Grow Your Business, Not Your Inbox
It goes without saying that there’s a lot of competition today. Startups and established brands are competing for consumer attention and loyalty. This level of saturation can make it tough for any individual brand to stand out, especially if said brand does not have an endless flow of marketing dollars at its disposal.
However, there are simple techniques brands can employ to essentially hack their way to distinction. Here are three, along with companies who successfully used them.
1. Risk-taking: Uber
Unless you’ve developed a brand new piece of cutting-edge technology that will revolutionize the world, it will be difficult to stand out from the crowd if you leverage basic marketing tactics. Yes, you need to utilize tried-and-true marketing tactics to be competitive -- SEO, PPC campaigns, email and social media. But to really break through the noise, you need to think beyond the status quo.
Think of Uber. While it’s true that the ride-sharing company has seen its fair share of controversy, it’s also executed marketing tactics that pushed its brands far ahead of the competition. Uber has basically become the stunt-marketing authority. The company has dabbled in delivering ice cream in Australia to celebrate National Ice Cream day and partnered with Animal Planet to bring puppies and kittens into New York City offices.
These stunt campaigns have not only proved popular with consumers, but they’ve also garnered flurries of media mentions. Uber knows that it has to continuously take marketing risks if it wants to keep its place at the top of the pedestal.
2. Community engagement: Under Armour
No brand should expect to survive in today’s marketplace without developing a community around it. Brands can no longer afford to think of community building as an afterthought or second-tier initiative. The brands that have successfully built engaged audience bases have done so through offering distinct value-adds, and it’s important to remember that community initiatives are not sales ploys.
According to a 2014 Harvard Business Review report, brands should not view communities as a means of gathering insights and furthering sales, but as a way to forge real relationships with customers.
Take Under Armour, for example. The sportswear brand competes against giants such as Adidas and Nike, and it's winning because the company adopted a community-first mentality. Under Armour has built a fitness community of 165 million users. These individuals tap into the brand’s social fitness community as a source of inspiration and information to help them achieve their fitness goals.
3. Authenticity and originality: Outdoor Voices
Let audiences in on your brand’s story and quirks, and don’t be afraid to be yourself. It doesn’t serve you to mimic your competitors, especially if they are more established within the market. Replicating another brand’s look or tone will bore consumers before your products have the chance to wow them. Also, customers aren’t interested in overly filtered brand experiences.

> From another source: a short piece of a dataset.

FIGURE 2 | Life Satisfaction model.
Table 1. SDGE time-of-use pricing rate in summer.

Perfection is boring, so lift the veil and take your customers behind the scenes, share real-life stories and communicate your brand’s history -- including some of the struggles you encountered. If you stop trying to put on an air of perfection, customers will be able to relate to your brand more. Authenticity is especially key for brands entering highly competitive spaces.

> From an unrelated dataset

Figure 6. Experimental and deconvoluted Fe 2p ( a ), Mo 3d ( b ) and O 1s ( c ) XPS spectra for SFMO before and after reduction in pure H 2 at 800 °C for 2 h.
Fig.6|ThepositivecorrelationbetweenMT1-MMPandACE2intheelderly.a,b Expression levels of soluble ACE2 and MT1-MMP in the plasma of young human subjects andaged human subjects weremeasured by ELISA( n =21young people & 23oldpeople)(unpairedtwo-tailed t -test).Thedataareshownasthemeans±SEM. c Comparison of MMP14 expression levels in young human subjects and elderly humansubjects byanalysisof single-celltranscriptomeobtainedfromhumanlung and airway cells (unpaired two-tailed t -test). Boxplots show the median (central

When Outdoor Voices launched in 2013, it was up against some stiff competition: Lululemon, Nike and Athleta. But rather than trying to match its competitors, the company implemented a highly original brand tone and aesthetic. OV’s athletic wear is designed for everyone, not just hardcore athletes or SoulCycle instructors. It has created a brand based on celebrating movement of all types. By staying true to its voice, OV has carved out a distinctive niche in a competitive vertical.Launching a brand is terrifying, and it is so much easier to simply fall in line with your competitors than it is to go out on a limb and distinguish your company. Too many promising brands have fallen by the wayside because they played it safe, but if you really want to make your mark, you have to take a few risks and stay true to your voice.